17. En second lieu, il ressort du jugement attaqué que, contrairement à ce qu’il soutient, le CHU n’a pas été condamné à verser un capital représentatif d’un montant de 241 985,48 euros au titre des dépenses de santé futures exposées par la CPAM mais uniquement à rembourser la caisse au fur et à mesure que ces débours auront été exposés et sur présentation de justificatifs dans la double limite de 13 934,44 euros par an et d’un capital représentatif de 241 985,48 euros.

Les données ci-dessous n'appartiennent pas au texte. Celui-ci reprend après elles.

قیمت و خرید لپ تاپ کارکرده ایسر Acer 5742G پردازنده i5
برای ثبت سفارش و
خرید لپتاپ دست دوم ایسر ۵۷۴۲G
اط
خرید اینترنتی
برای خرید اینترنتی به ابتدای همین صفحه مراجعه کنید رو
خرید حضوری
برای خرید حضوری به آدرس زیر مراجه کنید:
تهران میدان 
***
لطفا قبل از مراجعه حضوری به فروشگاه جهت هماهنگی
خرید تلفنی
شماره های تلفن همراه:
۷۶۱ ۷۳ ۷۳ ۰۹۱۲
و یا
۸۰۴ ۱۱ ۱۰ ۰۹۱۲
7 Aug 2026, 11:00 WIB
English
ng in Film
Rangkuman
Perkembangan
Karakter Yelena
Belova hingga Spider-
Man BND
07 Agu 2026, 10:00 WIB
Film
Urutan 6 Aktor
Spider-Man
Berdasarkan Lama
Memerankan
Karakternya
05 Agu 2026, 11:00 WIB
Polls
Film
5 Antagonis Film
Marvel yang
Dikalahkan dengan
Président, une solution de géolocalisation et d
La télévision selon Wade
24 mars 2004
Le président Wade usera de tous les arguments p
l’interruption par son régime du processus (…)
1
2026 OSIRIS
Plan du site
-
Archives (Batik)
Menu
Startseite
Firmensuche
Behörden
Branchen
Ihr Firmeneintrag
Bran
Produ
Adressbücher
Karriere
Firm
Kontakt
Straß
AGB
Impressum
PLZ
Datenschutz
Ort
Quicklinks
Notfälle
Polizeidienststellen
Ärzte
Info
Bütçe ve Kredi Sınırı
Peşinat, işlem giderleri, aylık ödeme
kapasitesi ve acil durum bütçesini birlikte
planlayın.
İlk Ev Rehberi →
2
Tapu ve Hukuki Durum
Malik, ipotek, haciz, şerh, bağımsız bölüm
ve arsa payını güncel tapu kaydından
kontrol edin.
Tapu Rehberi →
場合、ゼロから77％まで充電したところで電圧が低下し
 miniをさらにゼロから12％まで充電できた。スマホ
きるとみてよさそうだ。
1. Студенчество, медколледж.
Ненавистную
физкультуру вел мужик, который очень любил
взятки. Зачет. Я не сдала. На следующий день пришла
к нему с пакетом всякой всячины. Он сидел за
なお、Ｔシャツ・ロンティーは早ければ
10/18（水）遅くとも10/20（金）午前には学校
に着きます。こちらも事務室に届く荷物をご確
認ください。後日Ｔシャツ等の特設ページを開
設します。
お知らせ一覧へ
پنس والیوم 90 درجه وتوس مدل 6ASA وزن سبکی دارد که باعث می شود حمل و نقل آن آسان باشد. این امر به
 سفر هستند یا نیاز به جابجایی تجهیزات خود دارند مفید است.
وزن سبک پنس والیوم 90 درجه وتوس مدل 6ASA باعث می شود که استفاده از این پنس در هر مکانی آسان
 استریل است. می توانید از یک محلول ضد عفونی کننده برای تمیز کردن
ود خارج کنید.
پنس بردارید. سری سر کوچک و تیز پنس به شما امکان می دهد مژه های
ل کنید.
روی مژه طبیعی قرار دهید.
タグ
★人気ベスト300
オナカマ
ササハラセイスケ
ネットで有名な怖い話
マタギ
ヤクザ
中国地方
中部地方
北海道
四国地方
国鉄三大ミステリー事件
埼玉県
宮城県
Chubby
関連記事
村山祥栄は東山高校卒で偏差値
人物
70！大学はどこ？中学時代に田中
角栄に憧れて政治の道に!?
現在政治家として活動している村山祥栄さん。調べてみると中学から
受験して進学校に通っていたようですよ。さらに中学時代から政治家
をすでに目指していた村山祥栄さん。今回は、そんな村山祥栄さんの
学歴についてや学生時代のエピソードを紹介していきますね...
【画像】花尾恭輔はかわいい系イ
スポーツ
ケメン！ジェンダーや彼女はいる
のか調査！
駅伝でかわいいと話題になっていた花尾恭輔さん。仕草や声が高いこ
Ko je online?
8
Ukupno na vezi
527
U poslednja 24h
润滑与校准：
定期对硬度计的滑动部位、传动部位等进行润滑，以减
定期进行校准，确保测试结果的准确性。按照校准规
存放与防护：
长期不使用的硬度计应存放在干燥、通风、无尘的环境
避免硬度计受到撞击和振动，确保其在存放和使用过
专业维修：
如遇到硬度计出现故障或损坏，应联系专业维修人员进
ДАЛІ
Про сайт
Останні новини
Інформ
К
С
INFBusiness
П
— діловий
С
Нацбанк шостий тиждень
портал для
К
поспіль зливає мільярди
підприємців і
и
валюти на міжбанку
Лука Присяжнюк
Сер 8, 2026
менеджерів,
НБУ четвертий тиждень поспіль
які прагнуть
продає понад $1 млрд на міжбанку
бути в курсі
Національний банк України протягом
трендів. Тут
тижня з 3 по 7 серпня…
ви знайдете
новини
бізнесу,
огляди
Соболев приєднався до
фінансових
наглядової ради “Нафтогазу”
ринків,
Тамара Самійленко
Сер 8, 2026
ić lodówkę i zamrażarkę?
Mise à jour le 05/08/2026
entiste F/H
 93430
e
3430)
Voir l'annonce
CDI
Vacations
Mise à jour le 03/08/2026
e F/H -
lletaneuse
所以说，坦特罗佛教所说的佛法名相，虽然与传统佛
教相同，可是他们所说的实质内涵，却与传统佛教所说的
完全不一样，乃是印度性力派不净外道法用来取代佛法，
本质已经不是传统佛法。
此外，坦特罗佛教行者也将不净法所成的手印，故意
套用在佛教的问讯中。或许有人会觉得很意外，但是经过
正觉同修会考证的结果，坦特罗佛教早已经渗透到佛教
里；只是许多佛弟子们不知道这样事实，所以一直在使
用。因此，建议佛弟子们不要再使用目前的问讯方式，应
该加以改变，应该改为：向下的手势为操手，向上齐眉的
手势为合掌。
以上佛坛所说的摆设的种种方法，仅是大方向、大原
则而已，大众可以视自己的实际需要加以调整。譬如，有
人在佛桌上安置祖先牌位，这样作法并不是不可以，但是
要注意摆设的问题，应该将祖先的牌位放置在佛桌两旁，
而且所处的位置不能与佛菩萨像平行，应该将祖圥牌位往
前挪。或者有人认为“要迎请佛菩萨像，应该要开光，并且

Par suite, les conclusions du CHU tendant à ce que le jugement soit réformé sur ce point ne peuvent qu’être rejetées.

18. Il y a lieu, dans les circonstances de l’espèce, de mettre à la charge du CHU, et au bénéfice des appelants, la somme de 1 500 euros en application des dispositions de l’article L. 761-1 du code de justice administrative.

DÉCIDE :



Article 1er : La somme que le centre hospitalier universitaire de Bordeaux est condamné à verser à Mme S== et à M. A== est portée de 137 000 à 159 000 euros.

Article 2 : Le jugement du tribunal administratif de Bordeaux du 12 avril 2016 est réformé en tant qu’il est contraire au présent arrêt.

Article 3 : Le CHU versera à Mme S== et à M. A== la somme de 1 500 euros en application des dispositions de l’article L. 761-1 du code de justice administrative.

Article 4 : Le surplus des conclusions des parties est rejeté.